Information supplied>
──────────
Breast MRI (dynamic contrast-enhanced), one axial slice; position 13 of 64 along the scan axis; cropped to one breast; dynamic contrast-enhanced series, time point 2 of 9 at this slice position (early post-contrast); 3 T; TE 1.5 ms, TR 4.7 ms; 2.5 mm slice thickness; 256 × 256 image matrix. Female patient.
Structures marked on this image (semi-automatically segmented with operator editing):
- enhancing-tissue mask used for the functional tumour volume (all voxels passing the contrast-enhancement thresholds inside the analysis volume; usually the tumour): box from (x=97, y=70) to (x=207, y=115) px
──────────
What the exercise asks>
Give every line of the material that includes the string "image".

Solution for this exercise>
Breast MRI (dynamic contrast-enhanced), one axial slice; position 13 of 64 along the scan axis; cropped to one breast; dynamic contrast-enhanced series, time point 2 of 9 at this slice position (early post-contrast); 3 T; TE 1.5 ms, TR 4.7 ms; 2.5 mm slice thickness; 256 × 256 image matrix. Female patient.
Structures marked on this image (semi-automatically segmented with operator editing):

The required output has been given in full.